▶ Exercise description:
Copy the entire listing below line for line, keeping every character unchanged.

▶ Material provided:

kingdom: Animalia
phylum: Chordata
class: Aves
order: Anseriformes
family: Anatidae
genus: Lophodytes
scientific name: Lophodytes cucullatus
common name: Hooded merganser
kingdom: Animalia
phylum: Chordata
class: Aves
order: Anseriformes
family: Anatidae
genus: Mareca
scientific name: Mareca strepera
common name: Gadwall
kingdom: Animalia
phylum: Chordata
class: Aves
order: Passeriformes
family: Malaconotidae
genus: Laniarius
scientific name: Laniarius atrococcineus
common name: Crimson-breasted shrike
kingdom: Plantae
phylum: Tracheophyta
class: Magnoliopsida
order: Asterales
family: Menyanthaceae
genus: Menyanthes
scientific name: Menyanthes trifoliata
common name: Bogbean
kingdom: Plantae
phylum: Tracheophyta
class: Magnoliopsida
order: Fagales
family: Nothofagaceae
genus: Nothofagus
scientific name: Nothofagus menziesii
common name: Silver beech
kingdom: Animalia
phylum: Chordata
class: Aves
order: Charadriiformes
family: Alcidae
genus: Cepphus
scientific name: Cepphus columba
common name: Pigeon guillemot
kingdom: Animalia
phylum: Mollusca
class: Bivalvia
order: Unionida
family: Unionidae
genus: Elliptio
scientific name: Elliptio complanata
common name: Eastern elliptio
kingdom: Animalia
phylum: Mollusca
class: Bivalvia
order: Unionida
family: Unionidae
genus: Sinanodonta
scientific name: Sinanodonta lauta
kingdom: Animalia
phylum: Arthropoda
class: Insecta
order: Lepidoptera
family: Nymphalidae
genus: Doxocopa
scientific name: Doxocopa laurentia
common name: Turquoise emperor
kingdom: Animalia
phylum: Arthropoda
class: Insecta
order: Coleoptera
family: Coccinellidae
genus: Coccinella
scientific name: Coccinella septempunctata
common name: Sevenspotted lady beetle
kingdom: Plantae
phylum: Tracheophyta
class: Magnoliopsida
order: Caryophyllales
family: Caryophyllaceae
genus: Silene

▶ Result for this task:
kingdom: Animalia
phylum: Chordata
class: Aves
order: Anseriformes
family: Anatidae
genus: Lophodytes
scientific name: Lophodytes cucullatus
common name: Hooded merganser
kingdom: Animalia
phylum: Chordata
class: Aves
order: Anseriformes
family: Anatidae
genus: Mareca
scientific name: Mareca strepera
common name: Gadwall
kingdom: Animalia
phylum: Chordata
class: Aves
order: Passeriformes
family: Malaconotidae
genus: Laniarius
scientific name: Laniarius atrococcineus
common name: Crimson-breasted shrike
kingdom: Plantae
phylum: Tracheophyta
class: Magnoliopsida
order: Asterales
family: Menyanthaceae
genus: Menyanthes
scientific name: Menyanthes trifoliata
common name: Bogbean
kingdom: Plantae
phylum: Tracheophyta
class: Magnoliopsida
order: Fagales
family: Nothofagaceae
genus: Nothofagus
scientific name: Nothofagus menziesii
common name: Silver beech
kingdom: Animalia
phylum: Chordata
class: Aves
order: Charadriiformes
family: Alcidae
genus: Cepphus
scientific name: Cepphus columba
common name: Pigeon guillemot
kingdom: Animalia
phylum: Mollusca
class: Bivalvia
order: Unionida
family: Unionidae
genus: Elliptio
scientific name: Elliptio complanata
common name: Eastern elliptio
kingdom: Animalia
phylum: Mollusca
class: Bivalvia
order: Unionida
family: Unionidae
genus: Sinanodonta
scientific name: Sinanodonta lauta
kingdom: Animalia
phylum: Arthropoda
class: Insecta
order: Lepidoptera
family: Nymphalidae
genus: Doxocopa
scientific name: Doxocopa laurentia
common name: Turquoise emperor
kingdom: Animalia
phylum: Arthropoda
class: Insecta
order: Coleoptera
family: Coccinellidae
genus: Coccinella
scientific name: Coccinella septempunctata
common name: Sevenspotted lady beetle
kingdom: Plantae
phylum: Tracheophyta
class: Magnoliopsida
order: Caryophyllales
family: Caryophyllaceae
genus: Silene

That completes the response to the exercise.